26JUN22 Posted as a comment to this Quanta article. Probably won’t be published there until tomorrow.
Contextuality says that properties of particles, such as their position or polarization, exist only within the context of a measurement.
This is just the usual Copenhagen mush, that substitutes a feckless by-product of the pseudo-philosophy of mathematicism for scientific rigor. The rather irrational, anthropocentric view that a particle doesn’t have a position until it is measured is entirely dependent on the belief that the Schrodinger wavefunction is a complete and sufficient description of physical reality at the quantum scale. It is not.
The Schrodinger equation only provides a statistical distribution of the possible outcomes of a measurement without specifying the underlying physical processes that cause the observed outcomes. The only scientifically reasonable conclusion would seem to be that the equation constitutes an incomplete description of physical reality. The Copenhagen interpretation of QM – that the wavefunction is all that can be known is not a rational scientific viewpoint. In physical reality things exist whether humans observe them or not, or have models of them or not.
There has long been a known alternative to the wavefunction only version of QM that was championed by John Bell himself. In Bohmian mechanics, in addition to the wavefunction, there is a particle and and a guiding wave. In that context the wavefunction provides the outcome probabilities for the particle/guiding-wave interactions. Bohmian mechanics constitutes a sound scientific hypothesis; the Copenhagen interpretation (however defined) offers nothing but incoherent metaphysical posturing. As in:
The physicists showed that, although making a measurement on one ion does not physically affect the other, it changes the context and hence the outcome of the second ion’s measurement.
So what is that supposed to mean exactly, in physical terms? The measurement of one ion doesn’t affect the second ion but it does alter the outcome of the second ion’s measurement? But what is being measured if not the state of the second ion? The measurement of the second ion has changed but the ion itself is unaltered, because the “context” changed? What does that mean in terms of physics? Did the measurement apparatus change but not the second particle? It’s all incoherent and illogical, which is consistent with the Copenhagen interpretation I suppose, but that’s not saying much.
Bohmian mechanics makes short work of this matter. There are two charged particles, each with a guiding wave; those guiding waves interact in typical wave-like fashion in the 4 dimensional frame of electromagnetic radiation. The charged particles are connected in, by, and across that 4D frame. By common understanding, such a 4D frame has no time dimension. That is what accounts for the seemingly instantaneous behavior. That’s physics, it could be wrong, but it is physics. Contextuality is math; math is not physics.
Theoretical physics in its current guise is an unscientific mess because physical reality has been subordinated to mathematical and metaphysical considerations.
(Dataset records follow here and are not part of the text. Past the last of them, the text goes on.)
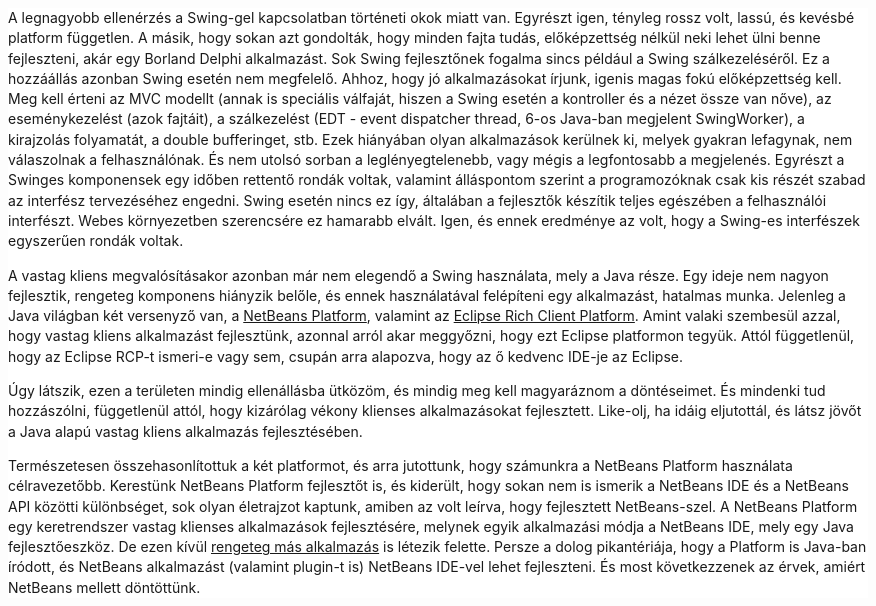A legnagyobb ellenérzés a Swing-gel kapcsolatban történeti okok miatt
van. Egyrészt igen, tényleg rossz volt, lassú, és kevésbé platform
független. A másik, hogy sokan azt gondolták, hogy minden fajta tudás,
előképzettség nélkül neki lehet ülni benne fejleszteni, akár egy Borland
Delphi alkalmazást. Sok Swing fejlesztőnek fogalma sincs például a Swing
szálkezeléséről. Ez a hozzáállás azonban Swing esetén nem megfelelő.
Ahhoz, hogy jó alkalmazásokat írjunk, igenis magas fokú előképzettség
kell. Meg kell érteni az MVC modellt (annak is speciális válfaját,
hiszen a Swing esetén a kontroller és a nézet össze van nőve), az
eseménykezelést (azok fajtáit), a szálkezelést (EDT - event dispatcher
thread, 6-os Java-ban megjelent SwingWorker), a kirajzolás folyamatát, a
double bufferinget, stb. Ezek hiányában olyan alkalmazások kerülnek ki,
melyek gyakran lefagynak, nem válaszolnak a felhasználónak. És nem
utolsó sorban a leglényegtelenebb, vagy mégis a legfontosabb a
megjelenés. Egyrészt a Swinges komponensek egy időben rettentő rondák
voltak, valamint álláspontom szerint a programozóknak csak kis részét
szabad az interfész tervezéséhez engedni. Swing esetén nincs ez így,
általában a fejlesztők készítik teljes egészében a felhasználói
interfészt. Webes környezetben szerencsére ez hamarabb elvált. Igen, és
ennek eredménye az volt, hogy a Swing-es interfészek egyszerűen rondák
voltak.

A vastag kliens megvalósításakor azonban már nem elegendő a Swing
használata, mely a Java része. Egy ideje nem nagyon fejlesztik, rengeteg
komponens hiányzik belőle, és ennek használatával felépíteni egy
alkalmazást, hatalmas munka. Jelenleg a Java világban két versenyző van,
a [NetBeans Platform](http://netbeans.org/features/platform/), valamint
az [Eclipse Rich Client
Platform](http://wiki.eclipse.org/index.php/Rich_Client_Platform). Amint
valaki szembesül azzal, hogy vastag kliens alkalmazást fejlesztünk,
azonnal arról akar meggyőzni, hogy ezt Eclipse platformon tegyük. Attól
függetlenül, hogy az Eclipse RCP-t ismeri-e vagy sem, csupán arra
alapozva, hogy az ő kedvenc IDE-je az Eclipse.

Úgy látszik, ezen a területen mindig ellenállásba ütközöm, és mindig meg
kell magyaráznom a döntéseimet. És mindenki tud hozzászólni, függetlenül
attól, hogy kizárólag vékony klienses alkalmazásokat fejlesztett.
Like-olj, ha idáig eljutottál, és látsz jövőt a Java alapú vastag kliens
alkalmazás fejlesztésében.

Természetesen összehasonlítottuk a két platformot, és arra jutottunk,
hogy számunkra a NetBeans Platform használata célravezetőbb. Kerestünk
NetBeans Platform fejlesztőt is, és kiderült, hogy sokan nem is ismerik
a NetBeans IDE és a NetBeans API közötti különbséget, sok olyan
életrajzot kaptunk, amiben az volt leírva, hogy fejlesztett
NetBeans-szel. A NetBeans Platform egy keretrendszer vastag klienses
alkalmazások fejlesztésére, melynek egyik alkalmazási módja a NetBeans
IDE, mely egy Java fejlesztőeszköz. De ezen kívül [rengeteg más
alkalmazás](http://platform.netbeans.org/screenshots.html) is létezik
felette. Persze a dolog pikantériája, hogy a Platform is Java-ban
íródott, és NetBeans alkalmazást (valamint plugin-t is) NetBeans IDE-vel
lehet fejleszteni. És most következzenek az érvek, amiért NetBeans
mellett döntöttünk.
And so we have the ongoing crises in physics in which the standard models are so discordant with physical reality in so many different ways that it seems difficult to say what precisely is wrong.
The simple answer is that you can’t do science that way. Attempting to build physics models outward from the mathematical and metaphysical realms of the human imagination is wrong. Basing those models on 100 year old assumptions and holding those outdated assumptions functionally inviolable is wrong.
Science has to be rooted in observation (direct detection) and measurement. Mathematics is an essential modeling tool of science but it is only a tool; it is not, of itself, science.
Theoretical physics, over the course of the 20th century, devolved into the study of ever more elaborate mathematical models, invoking ever more elaborate metaphysical conjectures of an invisible realm knowable only through the distorted lenses of those standard models.
Physical reality has to determine the structure of our theoretical models. Currently theorists with elaborate models dictate to scientists (those who observe, measure, and experiment) that they must search for the theoretical components of their models, or at least some signs and portents thereof. Failure to find the required entities and events does not constitute a failure of the model however, only a failure, thus far, of detection (dark matter, etc.) or the impossibility of detection (quarks, etc.). In any event the models cannot be falsified; they need only be modified.
Modern theoretical physics is an exercise in mathematicism and it has come to a dead end. That is the crisis in physics and it will continue until the math first approach is abandoned. It is anybody’s guess when that will happen. The last dark age of western science persisted for a millennium.